Tuneable optical frequency combs generation in driven nonlinear resonators via dissipation induced modulation instability

Oct13Wed

Tuneable optical frequency combs generation in driven nonlinear resonators via dissipation induced modulation instability

Wed, 13/10/2021 - 15:00 to 16:00

Location:

Speaker: 
Dr Auro Perego
Affiliation: 
Aston Institute of Photonics Technology (AIPT), Aston University
Synopsis: 

Nonlinear instabilities of homogeneous states, and the associated self-organizing pattern formation process, are ubiquitous in natural systems and occur in a vast range of different scenarios including fluids, plasmas, chemical reactions, Bose-Einstein condensates, and light waves. In technological devices, instabilities are in general considered as undesired effects which damage the correct operation of a system and need to be suppressed.

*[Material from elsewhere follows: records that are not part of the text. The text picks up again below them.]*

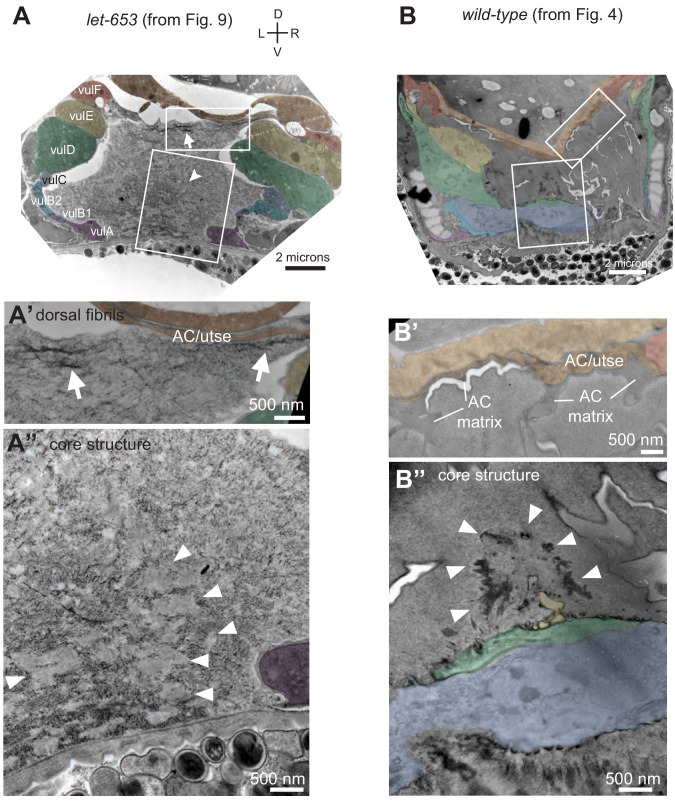
Vulva aECM organization differs between let-653 mutants and WT.(A) let-653(cs178) mid-L4 TEM specimen from Figure 9C. Boxes indicate regions enlarged in A' and A’. (A') Fibrillar structures (arrows) are present in the dorsal part of the vulva lumen near the AC/utse. (A") The luminal core structure (arrowheads) is ill-defined and interspersed with various aggregates or short fibrils. (B) Wild-type N2 mid-L4 TEM specimen from Figure 4. Boxes indicate regions enlarged in B' and B’. (B') No fibrils are detectable in the dorsal part of the vulva lumen. (B") The luminal core structure is clearly defined and surrounded by a granular matrix.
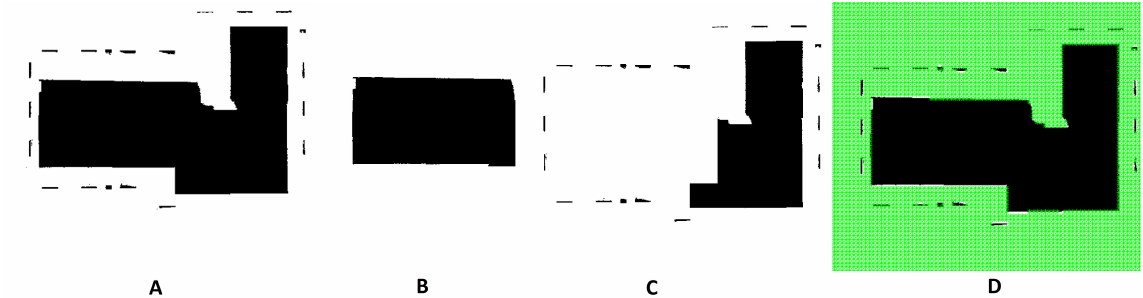
Figure 5. The map of the refectory and other buildings with their surrounding objects in the simulation space ( A ); the refectory building map ( B ); the obstacle map ( C ); the initial sample viewpoints on the map ( D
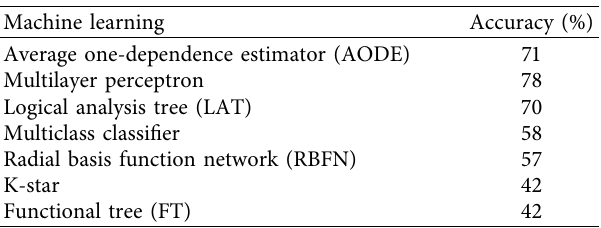
Table 4: Accuracy of machine learning techniques in predicting the mental health problems among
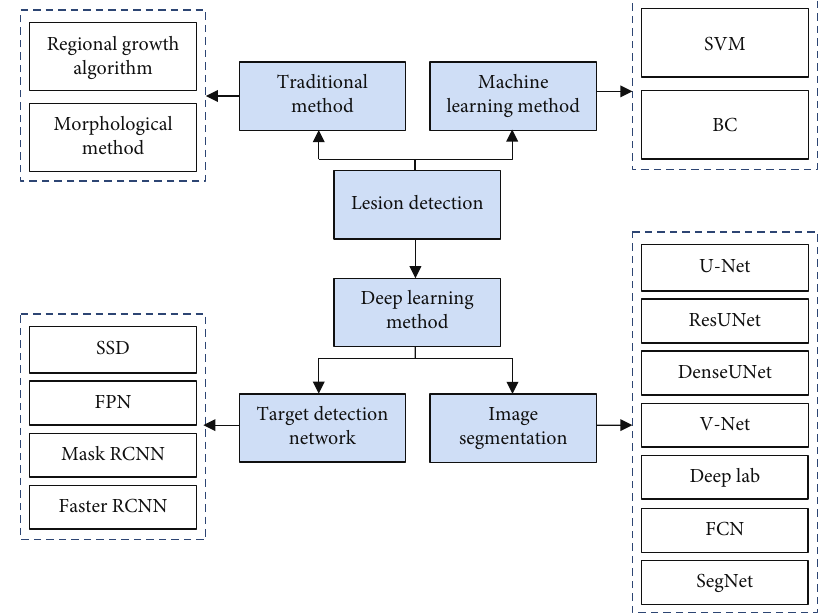
Figure 2: Lesion detection method and detection fl ow chart.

In this talk I will present the modulation instability of light caused by spectral filtering (unbalanced losses/dissipation for signal and idler waves) and discuss its potential to provide amplification when standard phase-matching conditions cannot be satisfied. In particular, I will show how this instability can be engineered and exploited to generate optical frequency combs with tuneable repetition rate in passive driven nonlinear resonators.

References:

-A. Perego et al., "Gain through losses in Nonlinear Optics”, Light: Science & Applications, 7, 43 (2018)
-F. Bessin, et al., "Gain-through-filtering enables tuneable frequency comb generation in passive optical resonators”, Nature Communications 10, 4489 (2019)
-A. Perego et al., "Theory of filter-induced modulation instability in driven passive optical resonators”, Physical Review A 103, 015322 (2021)

Biography: 

Dr. Auro Perego is a Royal Academy of Engineering Research Fellow at the Aston Institute of Photonic Technologies, AstonUniversity(Birmingham, UK). Auro graduated in Physics and obtained his Masters in Physics from the Università degli Studi dell’Insubria (Como, Italy) and in 2018 received his PhD in Electrical Engineering from AstonUniversity. His research interests are located at the boundaries between Physics and Engineering focussing especially on laser physics, mode-locking and generation of light pulses, nonlinear effects in fibre optics, solitons, parametric amplification, optical frequency combs, and instabilities in nonlinear optical systems.